Du décret de nomination des membres de la CENA conforme à la loi ‘’dépend substantiellement une élection présidentielle apaisée et inclusive, à laquelle nous restons fermement attachés’’, fait valoir le Collectif des organisations de la société civile pour les élections.
‘’Les membres de la CENA sont nommés pour un mandat de six ans renouvelable par tiers tous les trois ans’’, rappelle le COSCE, estimant que le décret portant nomination de ses nouveaux membres n’est pas conforme à cette disposition de la loi.

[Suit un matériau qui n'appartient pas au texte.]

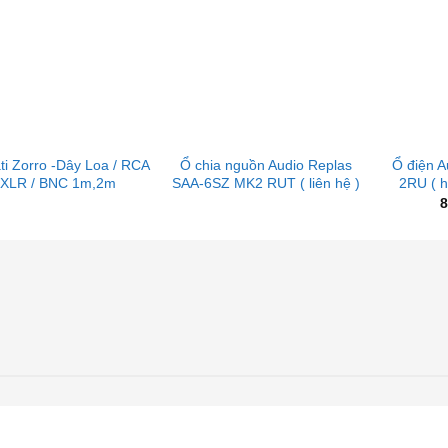
+
+
i Zorro -Dây Loa / RCA
Ổ chia nguồn Audio Replas
Ổ điện 
 XLR / BNC 1m,2m
SAA-6SZ MK2 RUT ( liên hệ )
2RU ( h
8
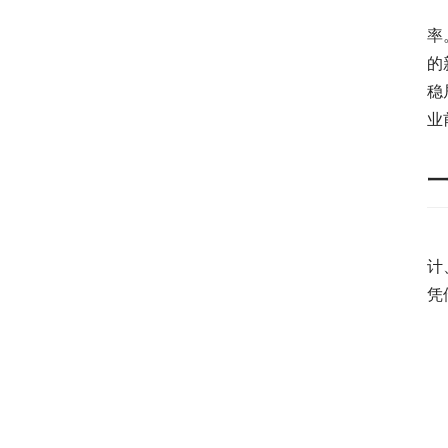
　
率
的
稳
业
计
凭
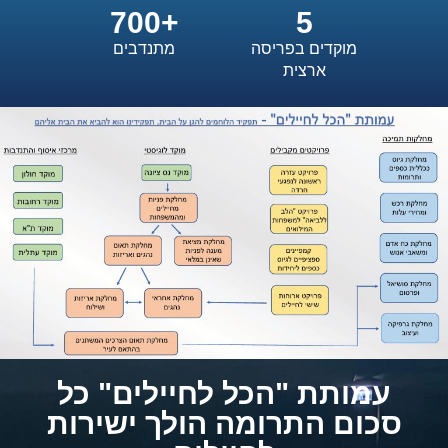
700
+
5
מוקדים בפריסה
מתנדבים
ארצית​
עמותת "הכל לחיילים" כל
סכום התרומה הולך ישירות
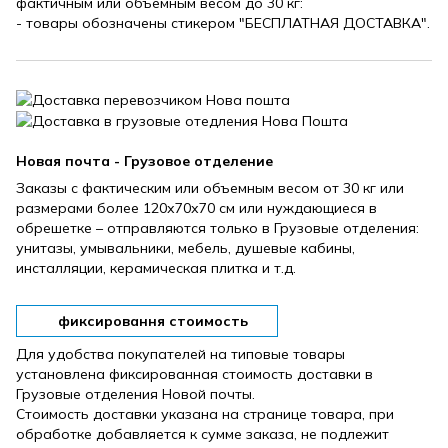
фактичным или объемным весом до 30 кг:
- товары обозначены стикером "БЕСПЛАТНАЯ ДОСТАВКА".
Новая почта - Грузовое отделение
Заказы с фактическим или объемным весом от 30 кг или
размерами более 120х70х70 см или нуждающиеся в
обрешетке – отправляются только в Грузовые отделения:
унитазы, умывальники, мебель, душевые кабины,
инсталляции, керамическая плитка и т.д.
фиксировання стоимость
Для удобства покупателей на типовые товары
установлена ​​фиксированная стоимость доставки в
Грузовые отделения Новой почты.
Стоимость доставки указана на странице товара, при
обработке добавляется к сумме заказа, не подлежит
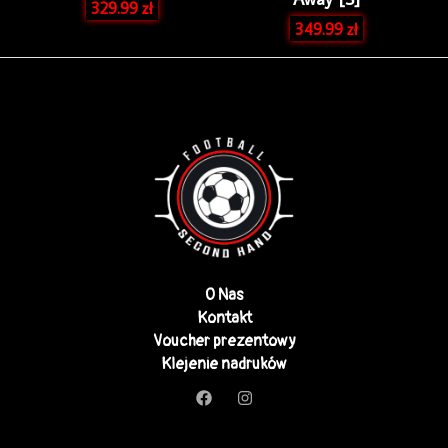
329.99
zł
349.99
zł
O Nas
Kontakt
Voucher prezentowy
Klejenie nadruków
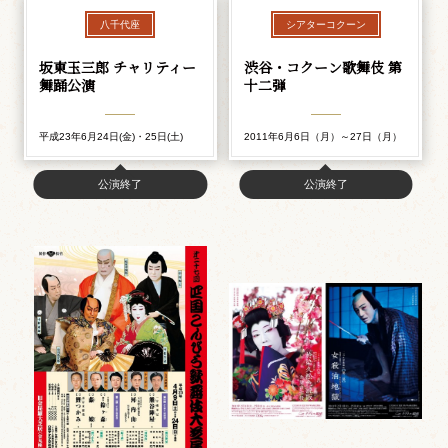
八千代座
シアターコクーン
坂東玉三郎 チャリティー
渋谷・コクーン歌舞伎 第
舞踊公演
十二弾
平成23年6月24日(金)・25日(土)
2011年6月6日（月）～27日（月）
公演終了
公演終了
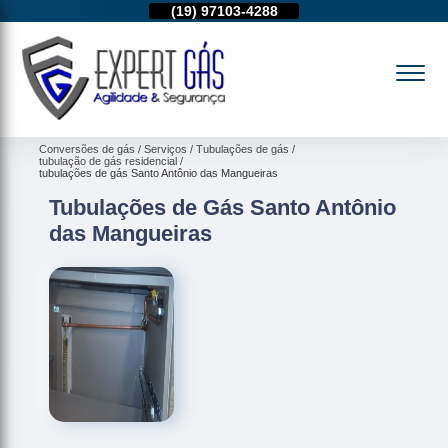
11)
95974-4712
(19)
97103-4288
(11)
95974-4712
Conversões de gás
Serviços
Tubulações de gás
tubulação de gás residencial
tubulações de gás Santo Antônio das Mangueiras
Tubulações de Gás Santo Antônio
das Mangueiras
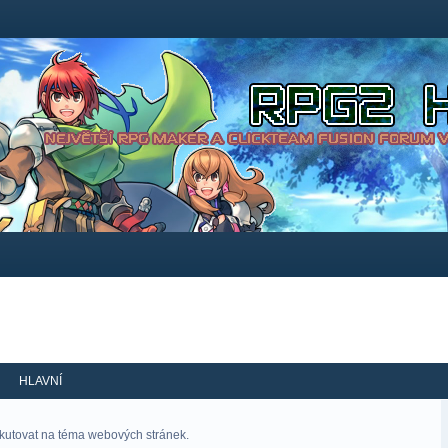
HLAVNÍ
skutovat na téma webových stránek.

‘’À la lumière de ses dispositions régissant la CENA, force est de constater des violations manifestes de la loi’’, soutient-il.
Le COSCE dénonce le ‘’non-respect du principe de consultations des corps constitués’’ à solliciter pour la désignation des membres de cette institution électorale.
Il estime que le dernier décret de nomination des nouveaux membres de la CENA procède du ‘’non-respect du mandat de six ans renouvelable par tiers tous les trois ans’’.
La CENA assure le contrôle et la supervision des élections. Elle est administrée par 12 membres choisis parmi les personnalités indépendantes et connues pour leur rectitude morale, leur honnêteté, leur neutralité et leur impartialité, avant d’être nommés par le président de la République.